SOURCE PASSAGE —
○ ○ ○

By Beena Sarwar | Inter Press Service
KARACHI, Oct 29 (IPS) - Poor infrastructure and communications are making it difficult for rescue and relief teams to reach scattered hamlets in the mountainous plateau area affected by the 6.4 magnitude earthquake that struck Pakistan’s Balochistan province at dawn on Wednesday.
Relief efforts were repulsed by a second temblor, estimated at 6.2 on the Richter scale that struck the area barely 12 hours later at about 5 pm, followed by at least four significant aftershocks.
Lt. Gen. (retd) Farooq Ahmed Khan, chairman of the National Disaster Management Authority (NDMA) said that the situation had been brought under control when the second earthquake struck.
“We had managed to find most of the bodies and provide relief to most of the survivors, including hospitalisation and first aid and tents and blankets. But because of the darkness as night fell soon after the second earthquake, it is hard to say what the situation is at this point,” he said in a late-night television show, talking to Kamran Khan of Geo TV.
At least 200 people are believed to be dead so far, a number expected to rise as many remain trapped under collapsed houses in scattered hamlets. The survivors have mostly taken refuge in the fruit orchards, braving the bitter cold of the mountain region, close to the Afghanistan border.
The army has provided six C-130 airplanes to convey relief materials including tents, blankets, food and drinking water to the affected areas, and put two army field hospitals on standby, said the NDMA chair.
The worst-hit area is the idyllic hill resort of Ziarat near the earthquake’s epicentre, some 70 km north-east of the provincial capital of Quetta. Ziarat is accessible by a single road that has been damaged by the earthquake, but the over a half dozen villages around Ziarat town are more difficult to reach.
Most of the houses in the area are reported to have collapsed, the main cause of death say reporters who reached Ziarat town. They also say there is an urgent need of tents, blankets, food items and drinking water.
Balochistan is Pakistan’s largest province in terms of area, but is sparsely populated and poor in terms of development and social indicators. Although rich in natural mineral resources, and natural gas, most of the ten million or so inhabitants — a fraction of the country’s estimated 160 million — of this rugged, water-scarce plateau region are tribal, nomadic herders or fruit farmers.

○ ○ ○

PROBLEMS TO SOLVE —
1) From the Balochistan earthquake report above, list the relief materials that the army's six C-130 airplanes were conveying to the affected areas.
2) Continue the Balochistan earthquake report from its last sentence.

DATA EXTRACT —
○ ○ ○

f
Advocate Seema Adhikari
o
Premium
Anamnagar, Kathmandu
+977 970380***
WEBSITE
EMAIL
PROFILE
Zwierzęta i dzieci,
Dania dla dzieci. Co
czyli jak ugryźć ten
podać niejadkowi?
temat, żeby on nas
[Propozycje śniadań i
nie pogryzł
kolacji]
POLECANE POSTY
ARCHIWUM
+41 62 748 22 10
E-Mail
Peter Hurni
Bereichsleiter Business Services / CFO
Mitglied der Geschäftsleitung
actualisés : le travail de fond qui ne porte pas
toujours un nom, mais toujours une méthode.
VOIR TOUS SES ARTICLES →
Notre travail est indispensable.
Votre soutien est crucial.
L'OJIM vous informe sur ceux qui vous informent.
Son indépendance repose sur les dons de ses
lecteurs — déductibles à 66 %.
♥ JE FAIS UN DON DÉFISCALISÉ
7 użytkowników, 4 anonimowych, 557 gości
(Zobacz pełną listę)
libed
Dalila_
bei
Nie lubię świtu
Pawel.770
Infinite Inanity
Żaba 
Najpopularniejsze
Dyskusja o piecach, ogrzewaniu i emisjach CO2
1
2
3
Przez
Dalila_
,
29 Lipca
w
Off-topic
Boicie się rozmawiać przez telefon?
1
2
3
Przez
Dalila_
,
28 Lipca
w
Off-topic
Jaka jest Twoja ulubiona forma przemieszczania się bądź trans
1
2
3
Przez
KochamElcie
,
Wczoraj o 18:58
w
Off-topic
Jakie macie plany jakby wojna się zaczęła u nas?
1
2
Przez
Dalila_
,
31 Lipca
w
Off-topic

○ ○ ○

WRITTEN RESPONSES —
1) tents, blankets, food, drinking water

2)
Situated on a known fault-line, the province is no stranger to such destruction. The devastation caused by the 1935 earthquake is part of legend now, when some 35,000 people were killed in Quetta, wiping out half the city’s population.
However, successive governments have done little to take precautionary measures or enforce safety regulations that would reduce earthquake casualties in the country.
British colonial rulers, recognising the area’s proneness to quakes, introduced the Building Code Act of 1935, notes M. Ejaz Khan, a veteran reporter based in Quetta. The Act included the stipulation that no buildings in the earthquake-prone area would be higher than a single-storey.
“But many buildings in Quetta are four-storeys high,” Khan told IPS over the phone. “In Ziarat, there are mostly mud houses, but several government residences go up to two or three-storeys high.”
The international community has stepped forward with expressions of condolence and offers of aid, including Britain, China, India and the European Union. Germany has already committed 315,000 US dollars as well as tents, blankets and other essentials.
Officials said essential items included earthmovers for digging mass graves and shelter and blankets capable to protect the survivors from freezing temperatures as winter sets in.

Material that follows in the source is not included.